Your objective — Set out every line of the data below as a Markdown table with two columns, Row and Line, numbering each row and skipping blank lines. Leave the pictures out.

Task inputs —
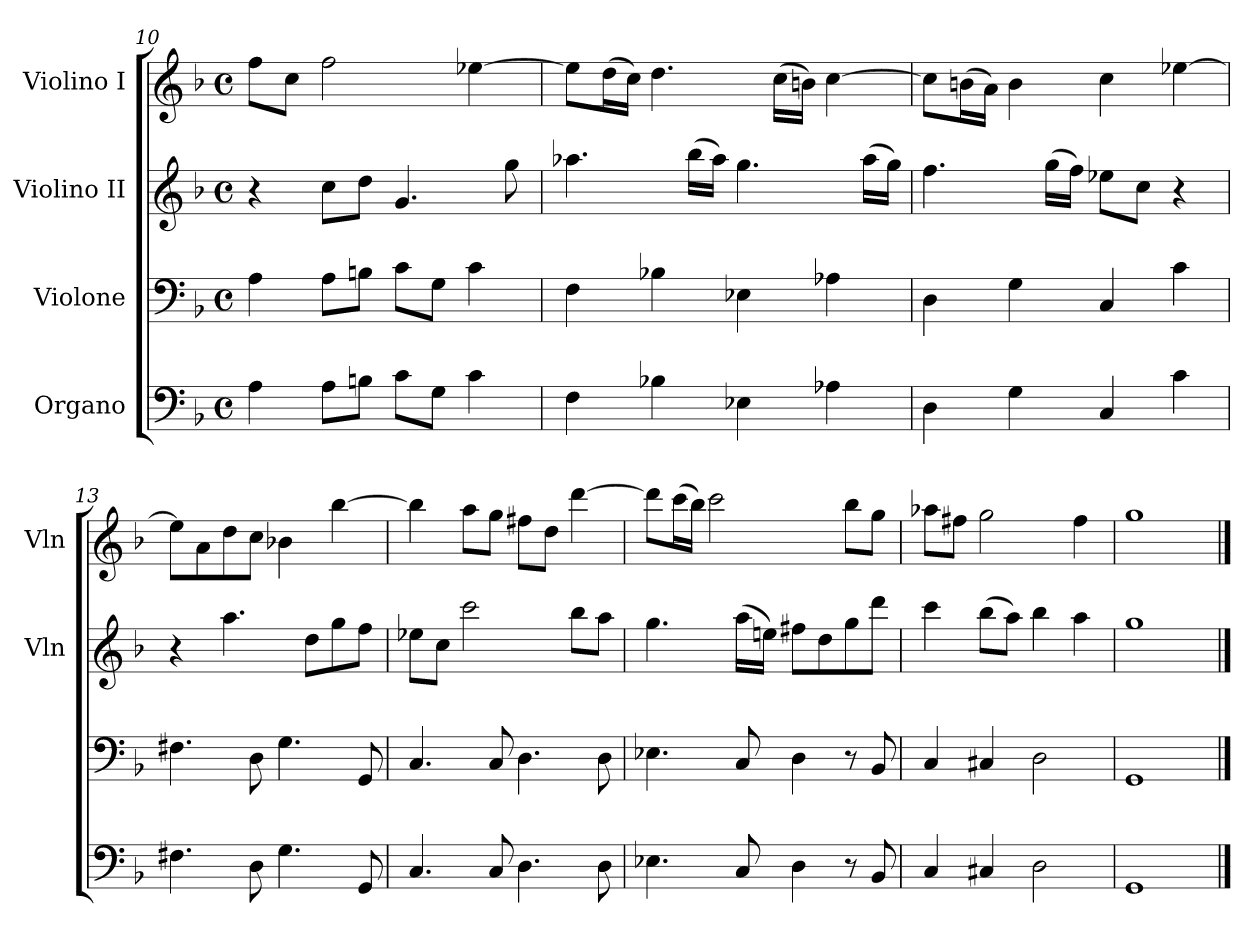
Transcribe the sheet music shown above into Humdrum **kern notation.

**kern	**kern	**kern	**kern
*part4	*part3	*part2	*part1
*staff4	*staff3	*staff2	*staff1
*I"Organo	*I"Violone	*I"Violino II	*I"Violino I
*	*	*I'Vln	*I'Vln
*clefF4	*clefF4	*clefG2	*clefG2
*k[b-]	*k[b-]	*k[b-]	*k[b-]
*d:	*d:	*d:	*d:
*M4/4	*M4/4	*M4/4	*M4/4
*met(c)	*met(c)	*met(c)	*met(c)
=10	=10	=10	=10
4A	4A	4r	8ffL
.	.	.	8ccJ
8AL	8AL	8ccL	2ff
8BnJ	8BnJ	8ddJ	.
8cL	8cL	4.g	.
8GJ	8GJ	.	.
4c	4c	.	[4ee-X
.	.	8gg	.
=11	=11	=11	=11
4F	4F	4.aa-X	8ee-L]
.	.	.	(16ddL
.	.	.	16ccJJ)
4B-X	4B-X	.	4.dd
.	.	(16bb-LL	.
.	.	16aa-JJ)	.
4E-X	4E-X	4.gg	.
.	.	.	(16ccLL
.	.	.	16bnJJ)
4A-X	4A-X	.	[4cc
.	.	(16aa-LL	.
.	.	16ggJJ)	.
=12	=12	=12	=12
4D	4D	4.ff	8ccL]
.	.	.	(16bnL
.	.	.	16aJJ)
4G	4G	.	4b
.	.	(16ggLL	.
.	.	16ffJJ)	.
4C	4C	8ee-XL	4cc
.	.	8ccJ	.
4c	4c	4r	[4ee-X
=13	=13	=13	=13
4.F#X	4.F#X	4r	8ee-L]
.	.	.	8a
.	.	4.aa	8dd
8D	8D	.	8ccJ
4.G	4.G	.	4b-X
.	.	8ddL	.
.	.	8gg	[4bb-
8GG	8GG	8ffJ	.
=14	=14	=14	=14
4.C	4.C	8ee-XL	4bb-]
.	.	8ccJ	.
.	.	2ccc	8aaL
8C	8C	.	8ggJ
4.D	4.D	.	8ff#XL
.	.	.	8ddJ
.	.	8bb-L	[4ddd
8D	8D	8aaJ	.
=15	=15	=15	=15
4.E-X	4.E-X	4.gg	8dddL]
.	.	.	(16cccL
.	.	.	16bb-JJ)
.	.	.	2ccc
8C	8C	(16aaLL	.
.	.	16eenJJ)	.
4D	4D	8ff#XL	.
.	.	8dd	.
8r	8r	8gg	8bb-L
8BB-	8BB-	8dddJ	8ggJ
=16	=16	=16	=16
4C	4C	4ccc	8aa-XL
.	.	.	8ff#XJ
4C#X	4C#X	(8bb-L	2gg
.	.	8aaJ)	.
2D	2D	4bb-	.
.	.	4aa	4ff#
=17	=17	=17	=17
1GG	1GG	1gg	1gg
==	==	==	==
*-	*-	*-	*-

Full answer —
| Row | Line |
|---|---|
| 1 | Transcribe the sheet music shown above into Humdrum **kern notation. |
| 2 | **kern	**kern	**kern	**kern |
| 3 | *part4	*part3	*part2	*part1 |
| 4 | *staff4	*staff3	*staff2	*staff1 |
| 5 | *I"Organo	*I"Violone	*I"Violino II	*I"Violino I |
| 6 | *	*	*I'Vln	*I'Vln |
| 7 | *clefF4	*clefF4	*clefG2	*clefG2 |
| 8 | *k[b-]	*k[b-]	*k[b-]	*k[b-] |
| 9 | *d:	*d:	*d:	*d: |
| 10 | *M4/4	*M4/4	*M4/4	*M4/4 |
| 11 | *met(c)	*met(c)	*met(c)	*met(c) |
| 12 | =10	=10	=10	=10 |
| 13 | 4A	4A	4r	8ffL |
| 14 | .	.	.	8ccJ |
| 15 | 8AL	8AL	8ccL	2ff |
| 16 | 8BnJ	8BnJ	8ddJ	. |
| 17 | 8cL	8cL	4.g	. |
| 18 | 8GJ	8GJ	.	. |
| 19 | 4c	4c	.	[4ee-X |
| 20 | .	.	8gg	. |
| 21 | =11	=11	=11	=11 |
| 22 | 4F	4F	4.aa-X	8ee-L] |
| 23 | .	.	.	(16ddL |
| 24 | .	.	.	16ccJJ) |
| 25 | 4B-X	4B-X	.	4.dd |
| 26 | .	.	(16bb-LL	. |
| 27 | .	.	16aa-JJ)	. |
| 28 | 4E-X	4E-X	4.gg	. |
| 29 | .	.	.	(16ccLL |
| 30 | .	.	.	16bnJJ) |
| 31 | 4A-X	4A-X	.	[4cc |
| 32 | .	.	(16aa-LL	. |
| 33 | .	.	16ggJJ)	. |
| 34 | =12	=12	=12	=12 |
| 35 | 4D	4D	4.ff	8ccL] |
| 36 | .	.	.	(16bnL |
| 37 | .	.	.	16aJJ) |
| 38 | 4G	4G	.	4b |
| 39 | .	.	(16ggLL	. |
| 40 | .	.	16ffJJ)	. |
| 41 | 4C	4C	8ee-XL	4cc |
| 42 | .	.	8ccJ	. |
| 43 | 4c	4c	4r	[4ee-X |
| 44 | =13	=13	=13	=13 |
| 45 | 4.F#X	4.F#X	4r	8ee-L] |
| 46 | .	.	.	8a |
| 47 | .	.	4.aa	8dd |
| 48 | 8D	8D	.	8ccJ |
| 49 | 4.G	4.G	.	4b-X |
| 50 | .	.	8ddL	. |
| 51 | .	.	8gg	[4bb- |
| 52 | 8GG	8GG	8ffJ	. |
| 53 | =14	=14	=14	=14 |
| 54 | 4.C	4.C	8ee-XL	4bb-] |
| 55 | .	.	8ccJ	. |
| 56 | .	.	2ccc	8aaL |
| 57 | 8C	8C	.	8ggJ |
| 58 | 4.D	4.D	.	8ff#XL |
| 59 | .	.	.	8ddJ |
| 60 | .	.	8bb-L	[4ddd |
| 61 | 8D	8D	8aaJ	. |
| 62 | =15	=15	=15	=15 |
| 63 | 4.E-X	4.E-X	4.gg	8dddL] |
| 64 | .	.	.	(16cccL |
| 65 | .	.	.	16bb-JJ) |
| 66 | .	.	.	2ccc |
| 67 | 8C	8C	(16aaLL	. |
| 68 | .	.	16eenJJ)	. |
| 69 | 4D	4D	8ff#XL	. |
| 70 | .	.	8dd	. |
| 71 | 8r	8r	8gg	8bb-L |
| 72 | 8BB-	8BB-	8dddJ	8ggJ |
| 73 | =16	=16	=16	=16 |
| 74 | 4C	4C	4ccc	8aa-XL |
| 75 | .	.	.	8ff#XJ |
| 76 | 4C#X	4C#X	(8bb-L	2gg |
| 77 | .	.	8aaJ)	. |
| 78 | 2D	2D	4bb-	. |
| 79 | .	.	4aa	4ff# |
| 80 | =17	=17	=17	=17 |
| 81 | 1GG	1GG	1gg	1gg |
| 82 | ==	==	==	== |
| 83 | *-	*-	*-	*- |